Он повернулся к ней.

Она сидела на краю кресла, скрестив ноги. Пурпур её платья, затенённый жёлтым светом торшера, казался почти чёрным – как чернильный лепесток. Оголённые плечи – светлые, теплые. Ткань шевелилась еле слышно.

Всё ещё красивая, но что-то уставшее поселилось в ней. Не возраст, нет. Что-то невыговоренное.

– А я тогда думала – предложит. Вот он сейчас скажет. На завтрак, в «Пушкине», помнишь? Две бутылки шампанского. И я знала. Верила. А потом ты сказал: «Нам пора».

За окном началась репетиция парада, и он знал, что ей уже пора.

– У тебя теперь кто-то есть? – спросил он.
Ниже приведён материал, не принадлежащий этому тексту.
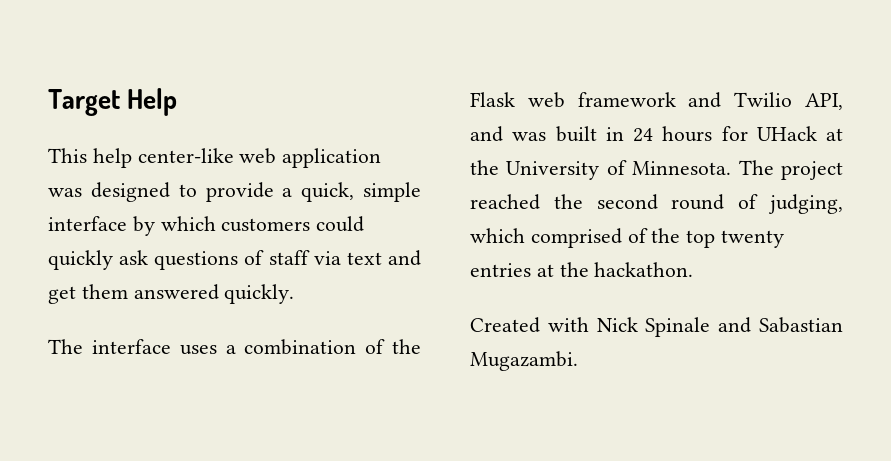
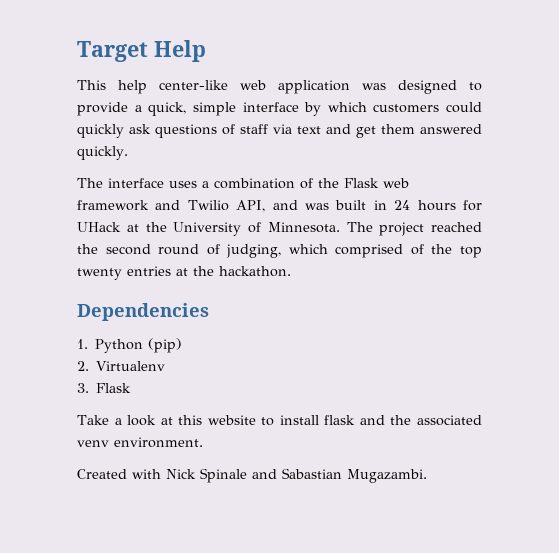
(694, 269) none -> [77,303,209,321] [77,338,183,353] [77,361,166,371] [77,383,132,393] [77,415,482,426] [77,437,203,448] // Dependencies // 1. Python (pip) // 2. Virtualenv // 3. Flask // Take a look at this website to install flask and the associated venv environment.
– У тебя тоже, – ответила она и мельком взглянула на часы – тонкий овал в бриллиантах, почти ювелирная капля на запястье. Как у королевы. На боковине мизинца татуировка – еле заметная восьмёрка. Или бесконечность.

Молчали. Вечер уходил сам, не дождавшись их. Москва, Красная площадь, этот номер – и даже Вера, девочка из Перми, которую она выбрала ему сама, – всё это было лишь фоном к тому, что не случилось двадцать лет назад. И уже не случится.